A la recherche du « marché pertinent »

 

A l’occasion du projet de rachat de M6 par TF1,  la notion de « marché pertinent » est sortie du cercle des spécialistes de droit de la concurrence pour s’inviter dans les débats médiatiques. Mais de quoi parle-t-on exactement ?

L’exercice de délimitation du marché pertinent vise un objectif précis : identifier le périmètre à l’intérieur duquel s’exerce la concurrence entre les entreprises qui souhaitent fusionner. Ce périmètre présente une double dimension, de produits et géographique.
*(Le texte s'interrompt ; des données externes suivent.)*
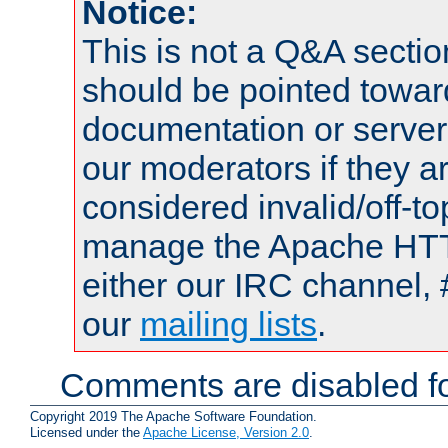
Notice:
This is not a Q&A sect
should be pointed towar
documentation or serve
our moderators if they a
considered invalid/off-t
manage the Apache HTTP
either our IRC channel, 
our
mailing lists
.
Comments are disabled fo
Copyright 2019 The Apache Software Foundation.
Licensed under the
Apache License, Version 2.0
.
Le principe cardinal qui guide la délimitation du marché pertinent est celui de substituabilité de la demande : il s’agit de savoir si les clients considèrent qu’il existe des produits suffisamment substituables à ceux des entreprises qui fusionnent. Le raisonnement à tenir est résumé dans le fameux test du « monopoleur hypothétique » : si après le mariage, la nouvelle entité augmente les prix durablement de 5 à 10%, comment réagiront les clients ? Si les clients se reportent significativement sur les produits d’autres entreprises ou sur une autre zone géographique, alors c’est qu’il existe des produits substituables ; dans un tel cas, le marché pertinent doit être élargi à ces produits ou à cette zone. A l’inverse, si les clients se reportent peu parce qu’ils considèrent que les produits des autres entreprises ou leur localisation géographique sont différents, il n’y a pas de substituabilité suffisante et le marché pertinent sera étroit.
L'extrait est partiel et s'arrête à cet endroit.